» What the task requires: Every line of the entries below that carries the string "testis" should be copied.

Stored items:

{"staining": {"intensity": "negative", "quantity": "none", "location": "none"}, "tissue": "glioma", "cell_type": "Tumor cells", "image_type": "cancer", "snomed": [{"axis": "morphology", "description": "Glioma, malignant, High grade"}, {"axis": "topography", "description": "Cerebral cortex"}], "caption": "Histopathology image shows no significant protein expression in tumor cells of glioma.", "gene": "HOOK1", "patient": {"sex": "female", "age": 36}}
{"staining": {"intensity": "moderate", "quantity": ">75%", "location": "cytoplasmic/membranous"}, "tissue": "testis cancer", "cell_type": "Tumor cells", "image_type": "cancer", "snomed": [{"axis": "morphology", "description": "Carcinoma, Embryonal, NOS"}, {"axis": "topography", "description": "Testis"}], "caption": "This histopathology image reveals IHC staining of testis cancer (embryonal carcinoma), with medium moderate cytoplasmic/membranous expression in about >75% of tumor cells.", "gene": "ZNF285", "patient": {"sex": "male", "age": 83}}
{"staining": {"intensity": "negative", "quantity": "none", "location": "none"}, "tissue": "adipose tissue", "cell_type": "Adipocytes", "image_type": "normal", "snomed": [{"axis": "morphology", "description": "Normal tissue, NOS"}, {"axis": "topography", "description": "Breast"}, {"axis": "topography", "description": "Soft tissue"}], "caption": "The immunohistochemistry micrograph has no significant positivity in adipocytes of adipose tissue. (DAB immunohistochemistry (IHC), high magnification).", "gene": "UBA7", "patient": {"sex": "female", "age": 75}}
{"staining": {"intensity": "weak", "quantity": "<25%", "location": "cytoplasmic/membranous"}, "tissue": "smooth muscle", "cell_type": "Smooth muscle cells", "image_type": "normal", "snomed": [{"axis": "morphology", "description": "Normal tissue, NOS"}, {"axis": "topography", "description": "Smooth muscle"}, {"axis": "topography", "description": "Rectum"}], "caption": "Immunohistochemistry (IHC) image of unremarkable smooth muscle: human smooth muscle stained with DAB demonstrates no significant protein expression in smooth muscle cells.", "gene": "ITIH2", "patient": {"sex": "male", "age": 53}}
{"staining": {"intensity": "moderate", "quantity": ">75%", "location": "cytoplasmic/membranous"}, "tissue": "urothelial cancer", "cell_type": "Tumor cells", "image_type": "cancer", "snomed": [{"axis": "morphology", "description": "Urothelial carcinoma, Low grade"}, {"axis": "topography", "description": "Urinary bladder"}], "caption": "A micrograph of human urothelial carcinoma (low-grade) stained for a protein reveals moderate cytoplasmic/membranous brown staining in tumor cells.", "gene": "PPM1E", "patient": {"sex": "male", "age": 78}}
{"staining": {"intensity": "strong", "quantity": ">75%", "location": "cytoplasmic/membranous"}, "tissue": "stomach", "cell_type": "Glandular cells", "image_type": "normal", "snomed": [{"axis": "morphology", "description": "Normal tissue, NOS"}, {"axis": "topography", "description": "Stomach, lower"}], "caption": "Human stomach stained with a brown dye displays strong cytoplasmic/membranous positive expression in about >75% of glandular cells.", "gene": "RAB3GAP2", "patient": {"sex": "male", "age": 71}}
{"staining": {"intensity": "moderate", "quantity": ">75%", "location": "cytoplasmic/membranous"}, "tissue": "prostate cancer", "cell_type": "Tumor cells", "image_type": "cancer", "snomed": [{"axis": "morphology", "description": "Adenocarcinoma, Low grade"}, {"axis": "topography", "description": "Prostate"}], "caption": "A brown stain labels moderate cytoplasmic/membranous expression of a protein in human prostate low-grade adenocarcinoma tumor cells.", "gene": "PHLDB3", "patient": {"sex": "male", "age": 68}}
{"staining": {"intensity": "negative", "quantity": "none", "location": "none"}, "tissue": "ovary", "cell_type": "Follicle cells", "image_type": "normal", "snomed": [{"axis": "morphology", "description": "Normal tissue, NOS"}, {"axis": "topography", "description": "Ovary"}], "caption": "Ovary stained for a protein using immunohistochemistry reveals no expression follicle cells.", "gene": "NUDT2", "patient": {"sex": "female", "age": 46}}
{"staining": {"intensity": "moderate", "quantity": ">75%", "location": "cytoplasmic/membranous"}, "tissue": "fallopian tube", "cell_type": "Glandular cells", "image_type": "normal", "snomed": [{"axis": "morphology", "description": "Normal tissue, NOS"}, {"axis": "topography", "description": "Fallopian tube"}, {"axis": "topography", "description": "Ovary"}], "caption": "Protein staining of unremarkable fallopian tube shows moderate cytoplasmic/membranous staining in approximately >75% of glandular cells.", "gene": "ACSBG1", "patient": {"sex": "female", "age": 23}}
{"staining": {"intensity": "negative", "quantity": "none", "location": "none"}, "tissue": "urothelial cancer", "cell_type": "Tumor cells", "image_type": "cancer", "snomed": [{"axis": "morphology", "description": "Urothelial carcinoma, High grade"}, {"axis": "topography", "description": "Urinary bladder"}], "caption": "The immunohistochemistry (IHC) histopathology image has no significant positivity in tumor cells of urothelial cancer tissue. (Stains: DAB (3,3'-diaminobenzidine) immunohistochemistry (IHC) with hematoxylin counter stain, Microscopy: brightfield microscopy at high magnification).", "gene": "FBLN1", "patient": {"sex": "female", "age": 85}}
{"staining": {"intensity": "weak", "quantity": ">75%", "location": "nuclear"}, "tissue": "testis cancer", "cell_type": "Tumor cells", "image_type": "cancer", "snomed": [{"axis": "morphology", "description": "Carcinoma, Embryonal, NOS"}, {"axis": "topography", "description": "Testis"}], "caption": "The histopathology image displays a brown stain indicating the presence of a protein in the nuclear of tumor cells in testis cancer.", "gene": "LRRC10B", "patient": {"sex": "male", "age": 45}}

» Response area:
{"staining": {"intensity": "moderate", "quantity": ">75%", "location": "cytoplasmic/membranous"}, "tissue": "testis cancer", "cell_type": "Tumor cells", "image_type": "cancer", "snomed": [{"axis": "morphology", "description": "Carcinoma, Embryonal, NOS"}, {"axis": "topography", "description": "Testis"}], "caption": "This histopathology image reveals IHC staining of testis cancer (embryonal carcinoma), with medium moderate cytoplasmic/membranous expression in about >75% of tumor cells.", "gene": "ZNF285", "patient": {"sex": "male", "age": 83}}
{"staining": {"intensity": "weak", "quantity": ">75%", "location": "nuclear"}, "tissue": "testis cancer", "cell_type": "Tumor cells", "image_type": "cancer", "snomed": [{"axis": "morphology", "description": "Carcinoma, Embryonal, NOS"}, {"axis": "topography", "description": "Testis"}], "caption": "The histopathology image displays a brown stain indicating the presence of a protein in the nuclear of tumor cells in testis cancer.", "gene": "LRRC10B", "patient": {"sex": "male", "age": 45}}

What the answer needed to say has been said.